» **EXCERPT TO READ**
'''
More recently, additional tools for use in engineering dwarf plants have been developed as a result of the cloning and characterisation of genes involved in the regulation of GA degradation. The first steps in the degradation of biologically active GA appear to involve hydroxylation reactions that are similar to the final steps of GA synthesis. Similarly to the GA3-oxidases, which hydroxylate the 3-position of GA precursors to form active GAs (Chiang et al., 1995; Talon et al., 1990), GA-2 oxidases hydroxylate the 2-position of active C19-GAs as a first step to render them inactive (Sakamoto et al., 2001; Martin et al., 1999; Thomas et al., 1999). Two additional GA2-oxidases (AtGAox7 and AtGAox8) have recently been isolated from Arabidopsis that hydroxylate C20-GA precursors, but not active C19GAs (Schomburg et al., 2003in press). When over-expressed in transgenic Arabidopsis and tobacco, these genes result in plants with decreased levels of active GAs and a range of corresponding dwarf phenotypes. Transgenic CaMV35S::AtGAox7 and AtGAox8 petunias have a range of dwarf phenotypes, suggesting that the control of endogenous GA levels may be applicable to important floriculture crops as well (Figure 45.1). It is interesting to note that the dwarf phenotype can be reversed by treatment of plants with exogenous GA (Figure 45.2). This is very important for the application of dwarfing technology to the ornamental plant industry, because producers of vegetative propagules may actually want to temporarily increase shoot elongation at various points during cutting production, then have the plants resume a dwarf phenotype after propagation.Breeder selection for the appropriate plant height among transgenic lines will be critical for applying these technologies to any given crop, and breeders should be able to select any particular plant height they desire. Traditional horticultural experiments similar to those used in any breeding programme with a focus directed towards plant height control should be relatively straightforward, and are well established in the industry.
'''
» **EXTRACTED RECORDS**
'''
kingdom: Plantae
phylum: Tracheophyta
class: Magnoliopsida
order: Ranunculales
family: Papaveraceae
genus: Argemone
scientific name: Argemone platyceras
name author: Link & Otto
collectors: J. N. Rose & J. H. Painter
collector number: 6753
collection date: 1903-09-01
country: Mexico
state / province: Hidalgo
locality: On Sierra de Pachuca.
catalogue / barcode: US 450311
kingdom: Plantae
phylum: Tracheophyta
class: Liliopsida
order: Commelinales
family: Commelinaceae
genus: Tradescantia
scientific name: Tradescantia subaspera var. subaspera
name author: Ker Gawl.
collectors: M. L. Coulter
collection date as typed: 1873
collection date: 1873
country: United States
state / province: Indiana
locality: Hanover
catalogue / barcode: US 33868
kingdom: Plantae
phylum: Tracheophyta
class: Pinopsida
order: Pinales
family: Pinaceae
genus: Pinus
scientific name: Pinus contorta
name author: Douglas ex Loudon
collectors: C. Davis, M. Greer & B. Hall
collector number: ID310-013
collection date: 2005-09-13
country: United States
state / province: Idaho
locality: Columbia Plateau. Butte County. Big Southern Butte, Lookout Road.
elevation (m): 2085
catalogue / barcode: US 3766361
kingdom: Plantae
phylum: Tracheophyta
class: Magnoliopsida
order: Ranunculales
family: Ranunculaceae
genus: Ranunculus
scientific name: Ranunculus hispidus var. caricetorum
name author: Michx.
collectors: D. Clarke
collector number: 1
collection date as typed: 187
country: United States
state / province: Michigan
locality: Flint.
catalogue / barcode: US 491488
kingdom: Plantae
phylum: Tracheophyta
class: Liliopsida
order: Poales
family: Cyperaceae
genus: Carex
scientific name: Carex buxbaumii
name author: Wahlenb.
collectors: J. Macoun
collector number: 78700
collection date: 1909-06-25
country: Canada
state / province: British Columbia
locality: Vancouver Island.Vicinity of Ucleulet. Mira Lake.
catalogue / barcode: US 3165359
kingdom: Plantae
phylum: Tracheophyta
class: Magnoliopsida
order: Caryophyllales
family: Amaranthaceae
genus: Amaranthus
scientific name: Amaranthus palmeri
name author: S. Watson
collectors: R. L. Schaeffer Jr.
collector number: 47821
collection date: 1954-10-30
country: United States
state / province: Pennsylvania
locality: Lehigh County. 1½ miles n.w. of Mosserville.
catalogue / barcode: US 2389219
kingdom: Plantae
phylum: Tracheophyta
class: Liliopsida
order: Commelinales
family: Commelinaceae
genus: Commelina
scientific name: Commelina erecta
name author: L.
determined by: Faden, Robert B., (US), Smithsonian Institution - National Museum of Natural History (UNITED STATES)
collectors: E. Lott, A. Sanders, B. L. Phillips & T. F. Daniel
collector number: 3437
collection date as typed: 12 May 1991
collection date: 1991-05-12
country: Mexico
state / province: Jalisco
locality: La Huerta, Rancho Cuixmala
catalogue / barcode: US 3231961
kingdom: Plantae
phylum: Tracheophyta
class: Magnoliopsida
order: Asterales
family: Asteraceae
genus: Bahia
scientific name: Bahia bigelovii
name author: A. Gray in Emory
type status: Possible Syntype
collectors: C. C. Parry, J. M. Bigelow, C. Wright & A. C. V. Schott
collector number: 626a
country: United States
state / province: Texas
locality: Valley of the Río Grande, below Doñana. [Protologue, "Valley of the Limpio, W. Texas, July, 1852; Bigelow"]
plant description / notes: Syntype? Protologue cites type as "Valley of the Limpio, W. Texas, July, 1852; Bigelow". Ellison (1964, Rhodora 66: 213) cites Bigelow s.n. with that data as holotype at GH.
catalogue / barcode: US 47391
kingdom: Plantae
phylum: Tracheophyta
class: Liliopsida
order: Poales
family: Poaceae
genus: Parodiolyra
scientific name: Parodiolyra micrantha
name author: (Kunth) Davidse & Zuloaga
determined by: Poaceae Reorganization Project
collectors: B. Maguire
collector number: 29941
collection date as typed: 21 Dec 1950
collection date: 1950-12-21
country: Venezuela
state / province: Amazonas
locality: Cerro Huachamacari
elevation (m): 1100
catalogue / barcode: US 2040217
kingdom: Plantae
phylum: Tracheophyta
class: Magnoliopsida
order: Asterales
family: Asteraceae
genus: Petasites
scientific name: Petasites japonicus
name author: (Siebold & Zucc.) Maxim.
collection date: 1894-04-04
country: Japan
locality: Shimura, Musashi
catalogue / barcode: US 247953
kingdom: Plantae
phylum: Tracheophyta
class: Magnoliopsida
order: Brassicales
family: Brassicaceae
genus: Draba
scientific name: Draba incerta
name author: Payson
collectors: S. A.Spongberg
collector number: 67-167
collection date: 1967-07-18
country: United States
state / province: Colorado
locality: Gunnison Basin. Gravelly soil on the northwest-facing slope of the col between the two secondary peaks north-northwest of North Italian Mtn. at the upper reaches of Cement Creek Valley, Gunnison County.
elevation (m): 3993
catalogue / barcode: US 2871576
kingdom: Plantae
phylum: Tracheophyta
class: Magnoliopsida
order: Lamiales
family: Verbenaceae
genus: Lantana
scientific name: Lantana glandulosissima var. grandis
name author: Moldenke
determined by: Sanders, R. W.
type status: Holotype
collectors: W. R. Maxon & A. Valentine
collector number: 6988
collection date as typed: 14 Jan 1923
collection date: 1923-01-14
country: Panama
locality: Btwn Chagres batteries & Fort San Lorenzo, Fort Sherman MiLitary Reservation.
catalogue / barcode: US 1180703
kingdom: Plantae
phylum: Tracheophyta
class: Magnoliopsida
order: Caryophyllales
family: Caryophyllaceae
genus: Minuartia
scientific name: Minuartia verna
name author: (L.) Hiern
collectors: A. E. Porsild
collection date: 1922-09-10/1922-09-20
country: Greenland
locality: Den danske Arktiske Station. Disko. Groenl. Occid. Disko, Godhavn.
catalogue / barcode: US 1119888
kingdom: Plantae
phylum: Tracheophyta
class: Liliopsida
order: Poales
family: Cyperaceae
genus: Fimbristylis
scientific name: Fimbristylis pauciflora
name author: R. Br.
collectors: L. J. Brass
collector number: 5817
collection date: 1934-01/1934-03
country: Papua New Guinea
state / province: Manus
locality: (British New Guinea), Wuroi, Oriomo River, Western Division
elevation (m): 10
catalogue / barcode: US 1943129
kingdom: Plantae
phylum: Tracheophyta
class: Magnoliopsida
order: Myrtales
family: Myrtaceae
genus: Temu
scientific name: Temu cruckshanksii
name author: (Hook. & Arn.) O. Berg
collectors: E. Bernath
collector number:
'''
» **REQUIRED WORK**
Extend the passage on engineering dwarf plants through gibberellin degradation, beginning immediately after its final sentence.

» **EXERCISE RESPONSE**
It is likely that dwarfing technologies will find utility in many areas of ornamental plant production. There should be ample room in the industry for potted plants that fit in transit vessels easily, annual bedding plants that do not grow out of the confines of a small garden spot, and shrubs and trees that require less pruning. One extremely important application for dwarfing technology will likely be observed in plant species used in the turfgrass industry. Slower growing lawn grasses that require significantly less labour input for maintenance have been a dream of suburban homeowners and turfgrass maintenance experts for many years. This concept is being developed by commercial scientists at the Scotts Company, with a great deal of progress being made in producing dwarf creeping bentgrass (Agrostis sp.). In high-management areas, these ‘low mow’ grasses have a great deal of potential for saving money on labour costs and equipment maintenance. In addition, slow-growing grasses could help reduce lawn mower pollution and use of fossil fuels, and may use less water and fertilisers. It is likely that these ‘low-mow’ turfgrasses will be important for homeowners and municipal or roadside situations where there is a low amount of foot traffic. It is not likely that these grasses will be used to any great extent on golf courses or sports turf facilities. Due to the high amount of wear and tear that is experienced under these conditions,they may not grow fast enough to cover the damage inflicted by constant use.
Another aspect of hormonal control of plant morphology currently being pursued in ornamental crops concerns the engineering of plants with delayed leaf senescence. Senescence is the final developmental process in the lifecycle of a leaf through which macromolecules (e.g. chlorophyll, proteins, nucleic acids) of leaf cells are metabolised to basic components and transported to the growing shoot and reproductive organs of the plant (Matile et al., 1996; Noodén et al., 1997). Natural leaf senescence in many plants is characterised by lower leaf yellowing or chlorosis as nutrients and other components of the cells are degraded (especially chlorophyll). In horticultural terms, leaf chlorosis can cause a decreased aesthetic appearance of ornamental plants and thus a decrease in the salability of those plants.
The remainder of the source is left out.